Pseudotumor Cerebri (Idiopathic Intracranial Hypertension)
  • Pseudotumor cerebri is characterized by diffuse, nonthrobbing, daily headache aggravated by coughing and straining. It can be associated with papilledema, visual field defect, or sixth nerve palsy.

  • Imaging: Rule out intracranial mass or cerebral venous thrombosis with a noncontrast head CT and MRI/MR venography, respectively.
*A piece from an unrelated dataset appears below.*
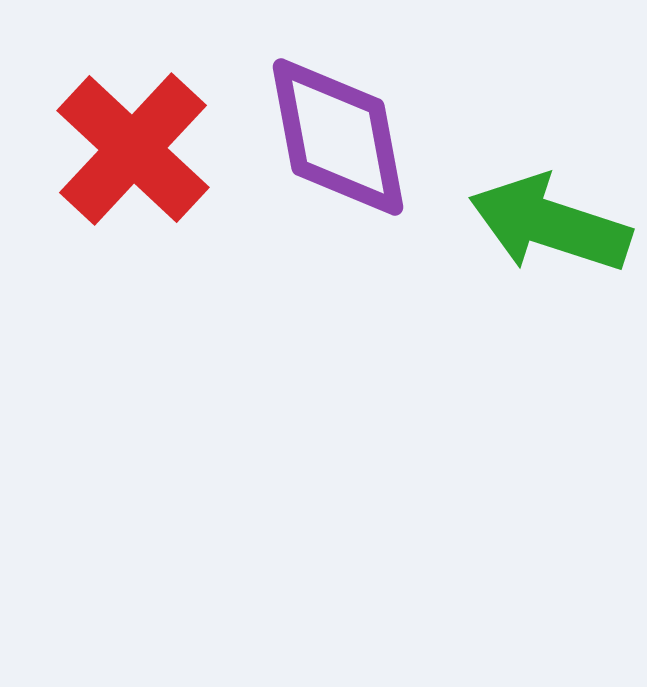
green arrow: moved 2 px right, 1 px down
  • Diagnosis: Diagnosis includes LP with increased cerebrospinal fluid pressure with normal cerebrospinal fluid chemistry. Serial LPs are also therapeutic.

  • Treatment: The mainstay of treatment is to decrease intracranial pressure. Consider acetazolamide and controlled weight gain during pregnancy. Symptomatic management for headaches may be necessary (see Table 17-2).